Stang and Schneider’s research involves anti-cancer drug development, specifically, treatment for glioblastoma, a particularly aggressive form of cancer that begins in the brain. The prognosis for individuals with glioblastoma is poor, so any development in more effective treatment will be impactful. Currently, there is just one preferred standard of care.
“Of course, a major focus of developing any anti-cancer drug is its effect on healthy cells,” added Schneider. “We have developed chalcones that can pass through the blood/brain barrier, allowing them to reach tumors such as glioblastomas. Now we need to do additional experiments to see the effects on non-cancerous cells.” College of Pharmacy faculty members Richard Dudley, Ph.D.; Rahul Khupse, Ph.D., and Paluri Sai Shantanu Rao, Ph.D., have also been involved in the research.
According to the AFPE, the primary goal of the Gateway to Research Scholarship is to help students gain an understanding of the importance of research by enabling them to apply that knowledge to improve their clinical skills. The $5,000 awarded to Stang runs from June 1, 2017 to August 31, 2018 and can be used for research-related expenses for a plan outlined in the application. The applicant must be nominated by a faculty member, have demonstrated superior academic performance and have shown interest in scientific research.
“AFPE told us that we received one of just 15 scholarships awarded nationally,” said Schneider. “I think this says something about the quality of our students and our research.”
From Norwalk, Ohio, Stang said that he has always been interested in science and research, and jumped in as soon as he began classes at the University of Findlay.
“Dr. Schneider’s oncology lab was involved in several projects at the time, exposing me to several different aspects of oncology research,” Stang said. “Throughout the past three-and-a-half years, I have continued to grow in both knowledge and technical abilities.”

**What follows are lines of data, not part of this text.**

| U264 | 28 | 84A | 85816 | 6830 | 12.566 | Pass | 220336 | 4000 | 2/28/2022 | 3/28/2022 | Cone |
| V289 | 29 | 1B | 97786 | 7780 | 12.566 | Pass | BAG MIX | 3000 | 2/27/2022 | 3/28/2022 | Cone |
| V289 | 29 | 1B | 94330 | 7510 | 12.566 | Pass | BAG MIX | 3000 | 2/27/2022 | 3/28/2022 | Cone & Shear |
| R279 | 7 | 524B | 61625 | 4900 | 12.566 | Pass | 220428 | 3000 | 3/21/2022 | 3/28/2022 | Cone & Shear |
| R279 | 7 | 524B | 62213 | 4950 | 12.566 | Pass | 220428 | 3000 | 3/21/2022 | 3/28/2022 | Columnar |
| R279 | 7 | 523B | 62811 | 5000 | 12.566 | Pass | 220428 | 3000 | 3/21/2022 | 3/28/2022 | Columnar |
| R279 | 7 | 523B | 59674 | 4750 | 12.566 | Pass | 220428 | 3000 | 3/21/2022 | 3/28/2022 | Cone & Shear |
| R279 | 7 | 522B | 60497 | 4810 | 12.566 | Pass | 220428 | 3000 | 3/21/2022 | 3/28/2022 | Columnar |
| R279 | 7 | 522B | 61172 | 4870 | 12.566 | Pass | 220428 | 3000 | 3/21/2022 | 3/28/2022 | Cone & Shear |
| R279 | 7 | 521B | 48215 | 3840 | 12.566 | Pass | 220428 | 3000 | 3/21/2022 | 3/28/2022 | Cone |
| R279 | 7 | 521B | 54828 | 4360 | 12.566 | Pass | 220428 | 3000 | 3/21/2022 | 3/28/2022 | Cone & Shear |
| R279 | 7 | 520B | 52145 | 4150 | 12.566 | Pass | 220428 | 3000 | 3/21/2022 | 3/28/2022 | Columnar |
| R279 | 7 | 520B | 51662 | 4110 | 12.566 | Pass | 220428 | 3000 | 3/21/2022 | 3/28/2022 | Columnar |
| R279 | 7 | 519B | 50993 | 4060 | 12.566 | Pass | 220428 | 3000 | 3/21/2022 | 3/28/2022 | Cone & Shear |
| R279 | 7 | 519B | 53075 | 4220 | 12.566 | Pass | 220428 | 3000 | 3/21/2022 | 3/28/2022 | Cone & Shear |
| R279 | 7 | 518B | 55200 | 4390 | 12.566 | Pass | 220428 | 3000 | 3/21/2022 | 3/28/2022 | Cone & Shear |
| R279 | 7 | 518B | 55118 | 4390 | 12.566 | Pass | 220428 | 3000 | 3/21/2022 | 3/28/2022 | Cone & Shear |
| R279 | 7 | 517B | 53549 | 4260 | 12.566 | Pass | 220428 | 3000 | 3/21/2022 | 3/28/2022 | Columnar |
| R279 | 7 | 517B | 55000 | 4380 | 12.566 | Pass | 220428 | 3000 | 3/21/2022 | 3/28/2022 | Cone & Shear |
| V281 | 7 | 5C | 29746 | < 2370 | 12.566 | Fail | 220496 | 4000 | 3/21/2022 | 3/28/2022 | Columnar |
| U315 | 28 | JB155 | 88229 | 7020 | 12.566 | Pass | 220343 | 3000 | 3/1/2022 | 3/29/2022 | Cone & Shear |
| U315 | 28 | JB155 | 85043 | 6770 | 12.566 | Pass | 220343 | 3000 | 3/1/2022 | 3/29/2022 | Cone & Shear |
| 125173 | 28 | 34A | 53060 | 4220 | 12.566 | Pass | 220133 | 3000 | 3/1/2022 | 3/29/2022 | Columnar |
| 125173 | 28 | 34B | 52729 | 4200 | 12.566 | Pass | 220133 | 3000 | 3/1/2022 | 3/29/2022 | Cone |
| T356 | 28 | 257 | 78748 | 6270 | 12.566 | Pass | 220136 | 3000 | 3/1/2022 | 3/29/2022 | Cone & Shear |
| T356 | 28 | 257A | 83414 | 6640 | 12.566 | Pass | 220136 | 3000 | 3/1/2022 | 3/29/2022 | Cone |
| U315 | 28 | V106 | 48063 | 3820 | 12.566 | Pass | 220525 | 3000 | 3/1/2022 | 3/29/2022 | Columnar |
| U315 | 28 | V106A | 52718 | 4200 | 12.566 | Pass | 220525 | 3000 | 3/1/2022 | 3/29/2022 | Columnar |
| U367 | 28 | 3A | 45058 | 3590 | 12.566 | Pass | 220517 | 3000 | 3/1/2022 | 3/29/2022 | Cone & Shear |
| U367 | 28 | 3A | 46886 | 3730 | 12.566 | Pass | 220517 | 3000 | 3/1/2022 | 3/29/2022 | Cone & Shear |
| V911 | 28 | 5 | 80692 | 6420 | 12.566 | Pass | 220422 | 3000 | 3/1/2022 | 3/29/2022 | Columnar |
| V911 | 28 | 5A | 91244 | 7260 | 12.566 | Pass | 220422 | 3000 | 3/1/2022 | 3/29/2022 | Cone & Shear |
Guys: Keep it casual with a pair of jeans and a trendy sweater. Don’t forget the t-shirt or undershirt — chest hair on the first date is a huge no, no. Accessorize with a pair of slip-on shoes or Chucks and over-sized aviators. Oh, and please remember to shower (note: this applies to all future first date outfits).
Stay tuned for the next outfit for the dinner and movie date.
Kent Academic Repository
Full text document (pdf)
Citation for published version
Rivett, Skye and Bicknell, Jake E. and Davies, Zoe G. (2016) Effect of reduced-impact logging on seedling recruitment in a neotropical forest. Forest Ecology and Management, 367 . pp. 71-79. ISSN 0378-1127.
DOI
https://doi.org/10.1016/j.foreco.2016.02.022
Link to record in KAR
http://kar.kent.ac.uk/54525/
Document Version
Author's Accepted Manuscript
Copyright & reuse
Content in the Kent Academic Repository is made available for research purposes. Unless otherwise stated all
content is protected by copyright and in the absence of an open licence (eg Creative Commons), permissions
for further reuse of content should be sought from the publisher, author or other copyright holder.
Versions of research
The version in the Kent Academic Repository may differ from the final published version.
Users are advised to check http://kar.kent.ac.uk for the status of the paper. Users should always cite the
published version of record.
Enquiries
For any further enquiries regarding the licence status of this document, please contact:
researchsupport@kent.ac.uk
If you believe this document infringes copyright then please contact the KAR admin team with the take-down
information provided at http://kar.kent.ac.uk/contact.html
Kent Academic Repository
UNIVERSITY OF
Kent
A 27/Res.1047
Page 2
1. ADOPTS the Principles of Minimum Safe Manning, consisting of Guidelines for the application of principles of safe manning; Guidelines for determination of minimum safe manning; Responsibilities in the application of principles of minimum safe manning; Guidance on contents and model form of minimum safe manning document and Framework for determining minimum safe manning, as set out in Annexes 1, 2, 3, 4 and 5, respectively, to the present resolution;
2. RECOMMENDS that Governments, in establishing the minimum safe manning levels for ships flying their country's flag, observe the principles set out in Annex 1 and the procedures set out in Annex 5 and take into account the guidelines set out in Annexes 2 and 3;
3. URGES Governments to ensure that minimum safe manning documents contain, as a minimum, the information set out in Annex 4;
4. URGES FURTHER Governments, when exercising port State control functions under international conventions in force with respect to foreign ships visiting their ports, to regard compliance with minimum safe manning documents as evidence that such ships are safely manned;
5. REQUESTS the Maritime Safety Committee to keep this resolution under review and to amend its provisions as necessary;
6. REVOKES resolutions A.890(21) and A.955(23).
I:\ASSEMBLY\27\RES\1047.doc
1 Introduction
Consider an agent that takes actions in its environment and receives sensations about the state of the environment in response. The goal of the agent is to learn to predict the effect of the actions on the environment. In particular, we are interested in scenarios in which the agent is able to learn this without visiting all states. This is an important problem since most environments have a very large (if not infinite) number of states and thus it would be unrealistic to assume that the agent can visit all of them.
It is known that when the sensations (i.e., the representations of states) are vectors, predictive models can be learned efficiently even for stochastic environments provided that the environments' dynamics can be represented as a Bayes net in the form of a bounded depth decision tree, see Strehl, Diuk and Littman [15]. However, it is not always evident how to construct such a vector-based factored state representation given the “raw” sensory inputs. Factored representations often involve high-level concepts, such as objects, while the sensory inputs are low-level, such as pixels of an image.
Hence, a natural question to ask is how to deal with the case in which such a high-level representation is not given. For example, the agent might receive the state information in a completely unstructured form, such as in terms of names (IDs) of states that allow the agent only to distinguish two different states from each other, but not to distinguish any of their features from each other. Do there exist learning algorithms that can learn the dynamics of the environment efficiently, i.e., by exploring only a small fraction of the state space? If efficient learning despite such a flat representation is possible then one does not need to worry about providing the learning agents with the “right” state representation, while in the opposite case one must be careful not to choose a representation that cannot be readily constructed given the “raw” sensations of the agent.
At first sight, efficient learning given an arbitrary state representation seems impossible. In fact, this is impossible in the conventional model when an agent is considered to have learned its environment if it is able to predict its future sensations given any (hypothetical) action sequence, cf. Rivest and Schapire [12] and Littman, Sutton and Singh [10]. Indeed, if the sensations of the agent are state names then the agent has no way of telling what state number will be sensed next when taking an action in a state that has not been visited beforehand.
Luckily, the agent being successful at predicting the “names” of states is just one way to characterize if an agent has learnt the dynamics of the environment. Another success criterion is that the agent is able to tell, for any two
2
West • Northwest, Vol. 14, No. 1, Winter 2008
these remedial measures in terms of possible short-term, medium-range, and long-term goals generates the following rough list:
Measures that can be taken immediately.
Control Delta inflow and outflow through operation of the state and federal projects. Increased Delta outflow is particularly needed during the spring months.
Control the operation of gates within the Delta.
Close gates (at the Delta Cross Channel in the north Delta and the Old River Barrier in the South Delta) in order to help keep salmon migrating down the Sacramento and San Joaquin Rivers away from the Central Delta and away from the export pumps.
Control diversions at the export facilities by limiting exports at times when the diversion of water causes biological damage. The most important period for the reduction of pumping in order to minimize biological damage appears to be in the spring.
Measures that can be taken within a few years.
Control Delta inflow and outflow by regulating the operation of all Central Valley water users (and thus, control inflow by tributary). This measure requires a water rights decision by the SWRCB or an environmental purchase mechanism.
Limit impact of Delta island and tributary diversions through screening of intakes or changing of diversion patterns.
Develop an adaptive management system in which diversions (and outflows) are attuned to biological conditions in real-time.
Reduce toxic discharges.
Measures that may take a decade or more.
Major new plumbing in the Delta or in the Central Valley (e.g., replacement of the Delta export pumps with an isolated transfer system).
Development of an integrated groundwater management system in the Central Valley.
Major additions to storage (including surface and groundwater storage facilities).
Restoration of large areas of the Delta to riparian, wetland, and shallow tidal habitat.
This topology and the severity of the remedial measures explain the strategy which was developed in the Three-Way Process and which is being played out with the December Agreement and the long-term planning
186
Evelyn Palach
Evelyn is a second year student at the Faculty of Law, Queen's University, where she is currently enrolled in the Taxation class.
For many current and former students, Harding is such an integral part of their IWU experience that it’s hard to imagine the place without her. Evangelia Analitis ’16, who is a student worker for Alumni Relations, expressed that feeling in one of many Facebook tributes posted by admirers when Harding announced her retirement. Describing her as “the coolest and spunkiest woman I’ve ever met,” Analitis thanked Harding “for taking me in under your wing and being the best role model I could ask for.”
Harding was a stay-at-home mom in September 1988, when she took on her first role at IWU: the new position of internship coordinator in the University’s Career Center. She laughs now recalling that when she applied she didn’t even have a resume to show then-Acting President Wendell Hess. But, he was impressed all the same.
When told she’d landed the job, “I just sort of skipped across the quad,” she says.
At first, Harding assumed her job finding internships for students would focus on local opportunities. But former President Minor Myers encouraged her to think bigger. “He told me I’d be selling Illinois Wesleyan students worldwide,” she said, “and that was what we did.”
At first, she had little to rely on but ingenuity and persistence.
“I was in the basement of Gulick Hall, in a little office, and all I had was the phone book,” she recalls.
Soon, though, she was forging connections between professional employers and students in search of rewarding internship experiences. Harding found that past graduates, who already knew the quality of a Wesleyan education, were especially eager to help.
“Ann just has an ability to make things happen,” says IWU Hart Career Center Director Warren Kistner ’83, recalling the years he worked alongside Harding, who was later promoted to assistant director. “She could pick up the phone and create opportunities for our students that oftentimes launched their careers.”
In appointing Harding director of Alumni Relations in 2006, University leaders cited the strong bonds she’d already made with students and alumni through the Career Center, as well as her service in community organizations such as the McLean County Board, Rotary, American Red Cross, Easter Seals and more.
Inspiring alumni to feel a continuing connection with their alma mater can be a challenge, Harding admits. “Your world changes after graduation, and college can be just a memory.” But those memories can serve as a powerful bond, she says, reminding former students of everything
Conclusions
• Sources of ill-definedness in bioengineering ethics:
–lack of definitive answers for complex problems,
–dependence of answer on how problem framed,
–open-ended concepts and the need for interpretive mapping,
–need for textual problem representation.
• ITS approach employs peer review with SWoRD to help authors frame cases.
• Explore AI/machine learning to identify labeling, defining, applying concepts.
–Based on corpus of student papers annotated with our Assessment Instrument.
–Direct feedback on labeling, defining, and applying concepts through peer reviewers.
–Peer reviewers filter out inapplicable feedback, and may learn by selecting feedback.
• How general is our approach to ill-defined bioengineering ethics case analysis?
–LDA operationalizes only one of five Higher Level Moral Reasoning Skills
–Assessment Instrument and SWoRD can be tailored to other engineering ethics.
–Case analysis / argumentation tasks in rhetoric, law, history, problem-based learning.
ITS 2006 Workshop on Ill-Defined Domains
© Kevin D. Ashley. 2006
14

In addition to his lab work at Findlay, Stang completed two summer internships at the National Institutes of Health, National Institute of Neurological Disorders and Stroke. Here he was able to work alongside Dr. David Sibley and his lab members, contributing to their research of the molecular pharmacology of dopamine receptors. In the fall of 2016, Stang wrote a chapter of a book authored by another College of Pharmacy professor that was accepted for publication in early 2017.
Perhaps Stang best sums up his career aspirations in the last sentence of his scholarship application:
“The experiences I have had in the field of research have helped set me on a track to attend graduate school following completion of my Pharm.D. to pursue a Ph.D. Attendance at graduate school and achieving a Ph.D. would allow me to best continue my desire for pharmaceutical research, continuing to improve our understanding and treatment abilities for human disease.”